-- What the task requires --
In this exercise, print only the lines from the line with "Sơ đồ lắp đặt thiết bị" to the last line of the data below, inclusive. Any pictures should be left out.

[Stored data entries]

□ □ □

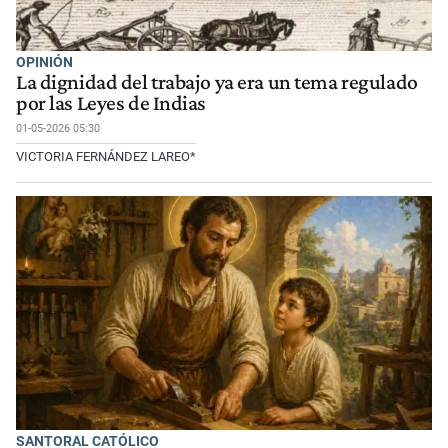
OPINIÓN
La dignidad del trabajo ya era un tema regulado
por las Leyes de Indias
01-05-2026 05:30
VICTORIA FERNÁNDEZ LAREO*
SANTORAL CATÓLICO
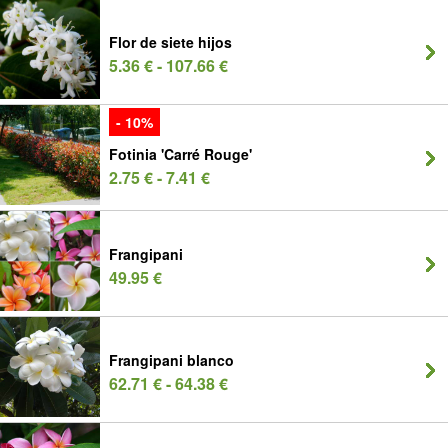
Flor de siete hijos
5.36 € - 107.66 €
- 10%
Fotinia 'Carré Rouge'
2.75 € - 7.41 €
Frangipani
49.95 €
Frangipani blanco
62.71 € - 64.38 €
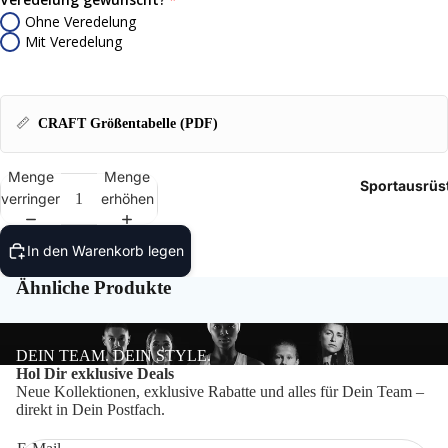
Tasch
Ohne Veredelung
Mit Veredelung
Rucks
Mütze
📏
CRAFT Größentabelle (PDF)
Caps
Menge
Menge
Sportausrüs
Access
verringern
erhöhen
In den Warenkorb legen
Ähnliche Produkte
DEIN TEAM. DEIN STYLE.
Datenschutzerklärung
Hol Dir exklusive Deals
Neue Kollektionen, exklusive Rabatte und alles für Dein Team –
Impressum
direkt in Dein Postfach.
Widerrufsrecht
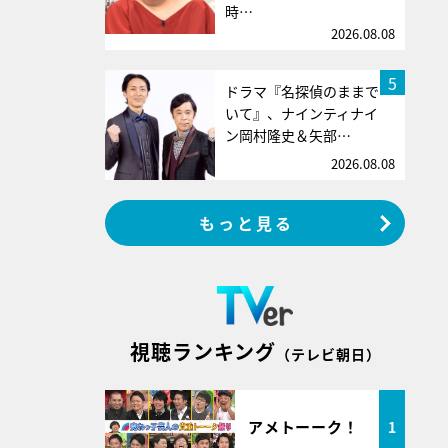
時…
2026.08.08
5
ドラマ『名探偵のままで
いて』、ナインティナイ
ン岡村隆史＆矢部…
2026.08.08
もっと見る
視聴ランキング
（テレビ朝日）
アメトーーク！
1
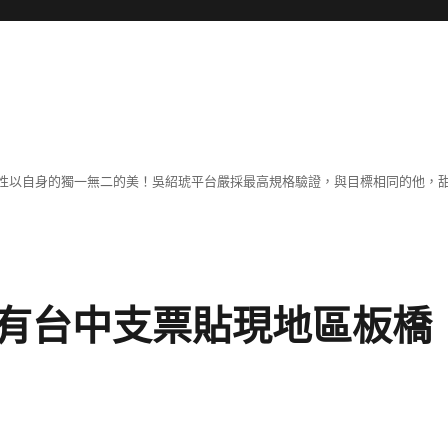
性以自身的獨一無二的美！吳紹琥平台嚴採最高規格驗證，與目標相同的他，
有台中支票貼現地區板橋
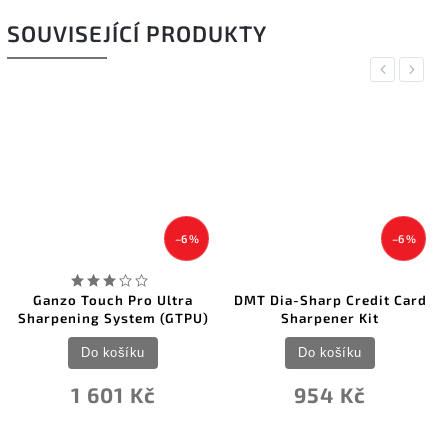
SOUVISEJÍCÍ PRODUKTY
Previous
Next
–6 %
–6 %
Ganzo Touch Pro Ultra
DMT Dia-Sharp Credit Card
Sharpening System (GTPU)
Sharpener Kit
Do košíku
Do košíku
1 601 Kč
954 Kč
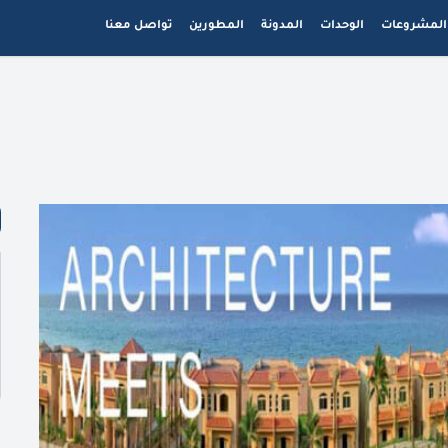
المشروعات
الوحدات
المدونة
المطورين
تواصل معنا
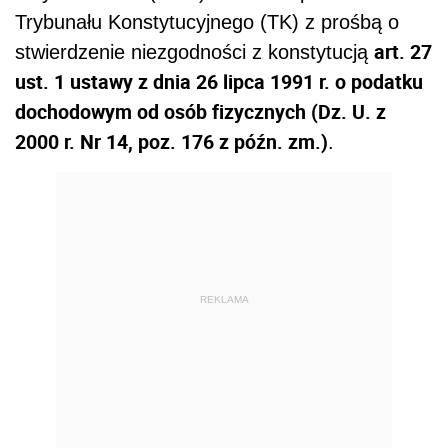
Trybunału Konstytucyjnego (TK) z prośbą o
art. 27
stwierdzenie niezgodności z konstytucją
ust. 1 ustawy z dnia 26 lipca 1991 r. o podatku
dochodowym od osób fizycznych (Dz. U. z
2000 r. Nr 14, poz. 176 z późn. zm.)
.
REKLAMA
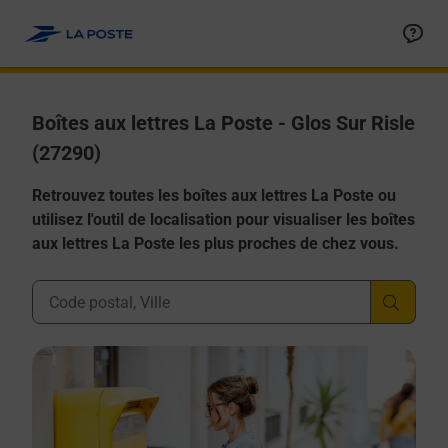
Allez au contenu
Boîtes aux lettres La Poste - Glos Sur Risle
(27290)
Retrouvez toutes les boîtes aux lettres La Poste ou
utilisez l'outil de localisation pour visualiser les boîtes
aux lettres La Poste les plus proches de chez vous.
Ville, Département, Code Postal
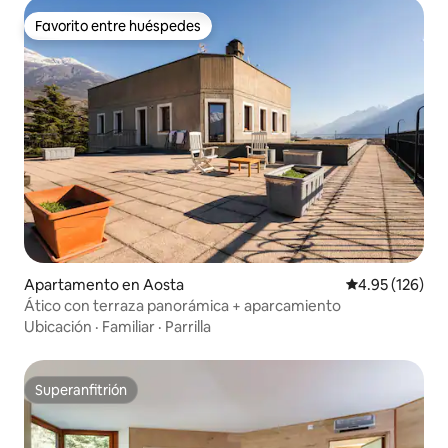
Favorito entre huéspedes
Favorito entre huéspedes
Apartamento en Aosta
Calificación p
4.95 (126)
Ático con terraza panorámica + aparcamiento
Ubicación
·
Familiar
·
Parrilla
Superanfitrión
Superanfitrión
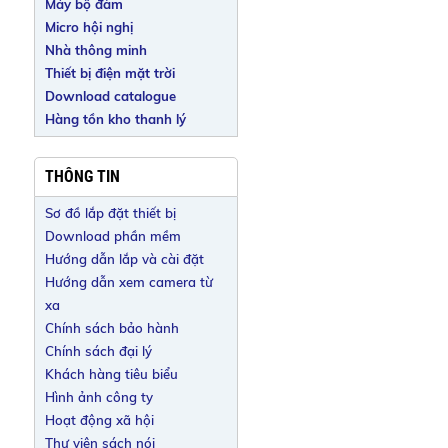
Máy bộ đàm
Micro hội nghị
Nhà thông minh
Thiết bị điện mặt trời
Download catalogue
Hàng tồn kho thanh lý
THÔNG TIN
Sơ đồ lắp đặt thiết bị
Download phần mềm
Hướng dẫn lắp và cài đặt
Hướng dẫn xem camera từ
xa
Chính sách bảo hành
Chính sách đại lý
Khách hàng tiêu biểu
Hình ảnh công ty
Hoạt động xã hội
Thư viện sách nói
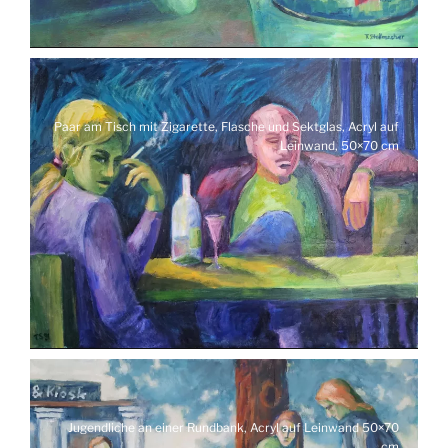
Paar am Tisch mit Zigarette, Flasche und Sektglas, Acryl auf
Leinwand, 50×70 cm
Jugendliche an einer Rundbank, Acryl auf Leinwand 50×70
cm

□ □ □

-- Answer to the exercise --
Sơ đồ lắp đặt thiết bị
Download phần mềm
Hướng dẫn lắp và cài đặt
Hướng dẫn xem camera từ
xa
Chính sách bảo hành
Chính sách đại lý
Khách hàng tiêu biểu
Hình ảnh công ty
Hoạt động xã hội
Thư viện sách nói
Paar am Tisch mit Zigarette, Flasche und Sektglas, Acryl auf
Leinwand, 50×70 cm
Jugendliche an einer Rundbank, Acryl auf Leinwand 50×70
cm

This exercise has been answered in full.